O filme segue pela estrutura da teatralidade filmado, com constantes, debochados e suavizados alívios cômicos, norteando um óbvio roteiro de edição ágil e fragmentada de piadas palatáveis e fáceis à audiência. Quer agradar gregos e troianos; americanos (como o trigésimo segundo presidente Franklin Roosevelt) e franceses; alemães e ingleses. O nacionalismo vem pelos silêncios “assustadores”, hesitações “imprevisíveis”, emoções desenfreadas e esperanças ao povo (até mesmo do sinal da vitória incompreendido).
Churchill (que “falta o dom do comedimento”) argumenta que a Grã-Bretanha é uma “nação marítima”, por causa do longo Canal da Mancha. Uma “oferta de paz” era sinal de “fracasso”. O destino estava em escolher a melhor ação-plano e o melhor “nome” da operação. “Como consegue beber durante o dia?”, pergunta ao estadista, que é rebatido com a resposta: “Prática”. Ele desiste da ideia de proteger seu povo das ideias ruins, à moda de “A Vida é Bela”, de Roberto Benigni. E vai ao povo falar a verdade e “deixar que seja guiado”.

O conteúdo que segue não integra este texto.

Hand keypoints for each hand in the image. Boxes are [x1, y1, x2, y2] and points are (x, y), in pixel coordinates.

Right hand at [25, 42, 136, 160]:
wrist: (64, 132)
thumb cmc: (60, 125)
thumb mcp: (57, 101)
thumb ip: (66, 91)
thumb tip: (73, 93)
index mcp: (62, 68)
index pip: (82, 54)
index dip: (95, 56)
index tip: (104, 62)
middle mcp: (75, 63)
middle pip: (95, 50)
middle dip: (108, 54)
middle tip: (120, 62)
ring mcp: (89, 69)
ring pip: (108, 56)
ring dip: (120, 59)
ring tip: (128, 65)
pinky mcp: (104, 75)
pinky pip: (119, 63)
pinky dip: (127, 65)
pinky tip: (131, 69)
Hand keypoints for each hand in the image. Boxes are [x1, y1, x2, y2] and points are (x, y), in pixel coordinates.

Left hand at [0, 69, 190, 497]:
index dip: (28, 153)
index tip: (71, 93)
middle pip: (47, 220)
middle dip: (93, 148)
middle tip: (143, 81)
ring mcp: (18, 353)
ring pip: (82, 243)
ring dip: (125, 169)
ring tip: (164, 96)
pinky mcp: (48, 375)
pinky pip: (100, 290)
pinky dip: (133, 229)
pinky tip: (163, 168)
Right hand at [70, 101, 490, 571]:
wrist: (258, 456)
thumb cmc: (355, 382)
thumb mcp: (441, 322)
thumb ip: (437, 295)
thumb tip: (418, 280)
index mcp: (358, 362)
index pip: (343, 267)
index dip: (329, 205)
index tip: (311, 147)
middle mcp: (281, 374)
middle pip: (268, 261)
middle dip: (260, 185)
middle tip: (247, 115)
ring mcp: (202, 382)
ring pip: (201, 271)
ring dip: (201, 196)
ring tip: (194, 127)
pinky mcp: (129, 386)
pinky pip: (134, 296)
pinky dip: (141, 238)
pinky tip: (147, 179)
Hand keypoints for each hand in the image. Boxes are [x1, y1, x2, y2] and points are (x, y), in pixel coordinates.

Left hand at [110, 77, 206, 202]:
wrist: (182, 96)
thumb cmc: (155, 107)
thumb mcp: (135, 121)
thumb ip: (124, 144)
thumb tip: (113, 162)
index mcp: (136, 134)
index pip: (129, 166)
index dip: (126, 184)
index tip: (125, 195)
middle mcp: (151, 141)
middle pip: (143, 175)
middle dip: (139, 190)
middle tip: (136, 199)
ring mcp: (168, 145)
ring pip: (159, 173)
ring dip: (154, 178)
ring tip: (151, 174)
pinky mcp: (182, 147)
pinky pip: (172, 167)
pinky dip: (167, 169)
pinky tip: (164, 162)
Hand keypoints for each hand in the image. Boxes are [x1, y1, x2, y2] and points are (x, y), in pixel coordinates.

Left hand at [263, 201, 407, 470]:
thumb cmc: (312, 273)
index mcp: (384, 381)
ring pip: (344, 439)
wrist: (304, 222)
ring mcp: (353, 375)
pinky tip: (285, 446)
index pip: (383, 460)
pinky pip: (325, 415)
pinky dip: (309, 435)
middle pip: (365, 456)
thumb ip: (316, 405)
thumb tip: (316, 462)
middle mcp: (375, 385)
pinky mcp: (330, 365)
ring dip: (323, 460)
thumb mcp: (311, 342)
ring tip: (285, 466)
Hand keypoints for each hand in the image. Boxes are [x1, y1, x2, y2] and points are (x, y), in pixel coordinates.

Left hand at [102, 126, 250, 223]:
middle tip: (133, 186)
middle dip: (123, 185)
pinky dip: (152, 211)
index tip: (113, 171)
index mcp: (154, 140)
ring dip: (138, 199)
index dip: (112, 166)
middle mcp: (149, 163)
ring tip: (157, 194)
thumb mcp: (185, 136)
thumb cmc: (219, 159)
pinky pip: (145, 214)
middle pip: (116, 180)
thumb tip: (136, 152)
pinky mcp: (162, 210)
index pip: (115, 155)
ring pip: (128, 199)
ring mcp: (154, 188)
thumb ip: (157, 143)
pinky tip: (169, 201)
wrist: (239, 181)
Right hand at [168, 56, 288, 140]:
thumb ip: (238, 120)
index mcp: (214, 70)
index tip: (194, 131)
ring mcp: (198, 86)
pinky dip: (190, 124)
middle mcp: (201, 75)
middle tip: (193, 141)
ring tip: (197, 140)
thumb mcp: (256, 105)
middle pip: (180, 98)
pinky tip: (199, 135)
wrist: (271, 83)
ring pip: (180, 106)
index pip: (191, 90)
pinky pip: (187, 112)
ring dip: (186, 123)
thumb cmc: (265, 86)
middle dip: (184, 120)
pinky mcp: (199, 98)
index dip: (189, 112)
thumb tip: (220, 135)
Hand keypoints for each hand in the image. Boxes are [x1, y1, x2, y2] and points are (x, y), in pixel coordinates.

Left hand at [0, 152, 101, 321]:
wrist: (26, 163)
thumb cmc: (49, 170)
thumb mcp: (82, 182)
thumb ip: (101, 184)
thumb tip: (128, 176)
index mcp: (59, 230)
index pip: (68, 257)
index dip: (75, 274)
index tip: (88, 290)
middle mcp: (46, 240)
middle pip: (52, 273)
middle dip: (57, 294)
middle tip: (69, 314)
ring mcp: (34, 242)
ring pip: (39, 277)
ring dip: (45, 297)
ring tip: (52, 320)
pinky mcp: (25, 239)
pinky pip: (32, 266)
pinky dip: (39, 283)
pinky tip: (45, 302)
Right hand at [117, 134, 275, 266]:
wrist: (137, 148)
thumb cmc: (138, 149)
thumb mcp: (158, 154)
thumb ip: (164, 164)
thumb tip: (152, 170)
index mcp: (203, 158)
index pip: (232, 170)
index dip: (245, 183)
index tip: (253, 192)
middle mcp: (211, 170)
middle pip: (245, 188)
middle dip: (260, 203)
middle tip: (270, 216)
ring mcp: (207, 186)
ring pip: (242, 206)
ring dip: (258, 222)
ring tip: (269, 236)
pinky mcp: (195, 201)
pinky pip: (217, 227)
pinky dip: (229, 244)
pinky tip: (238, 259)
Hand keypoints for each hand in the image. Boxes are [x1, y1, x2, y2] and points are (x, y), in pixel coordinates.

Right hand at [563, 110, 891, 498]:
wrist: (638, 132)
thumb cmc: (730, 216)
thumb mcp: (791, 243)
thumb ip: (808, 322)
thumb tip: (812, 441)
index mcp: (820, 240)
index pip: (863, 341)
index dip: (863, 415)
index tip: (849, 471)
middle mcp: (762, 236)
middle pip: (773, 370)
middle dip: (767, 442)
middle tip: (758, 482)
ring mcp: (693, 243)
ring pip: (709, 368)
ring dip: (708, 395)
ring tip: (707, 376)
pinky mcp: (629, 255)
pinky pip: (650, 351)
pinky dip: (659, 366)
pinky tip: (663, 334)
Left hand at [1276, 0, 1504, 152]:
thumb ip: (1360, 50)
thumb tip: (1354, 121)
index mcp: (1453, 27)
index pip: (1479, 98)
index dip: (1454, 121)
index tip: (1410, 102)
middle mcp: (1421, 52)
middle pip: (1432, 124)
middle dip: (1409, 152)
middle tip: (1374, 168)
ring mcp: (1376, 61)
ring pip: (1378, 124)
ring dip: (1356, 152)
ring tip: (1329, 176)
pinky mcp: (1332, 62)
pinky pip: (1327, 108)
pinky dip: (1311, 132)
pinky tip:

“O Destino de Uma Nação” brilha quando o roteiro mitiga os excessos e gatilhos comuns, deixando Gary Oldman ser possuído por Churchill (que “é bom por ser imperfeito”). A arrogância significa imposição. Impulsividade, liderança. Resmungar faz com que os outros pensem duas vezes antes de o perturbar. Mas o final precisa ser apoteótico, potencializando o drama de um drone em uma tomada aérea. Concluindo, é um filme para inglês ver.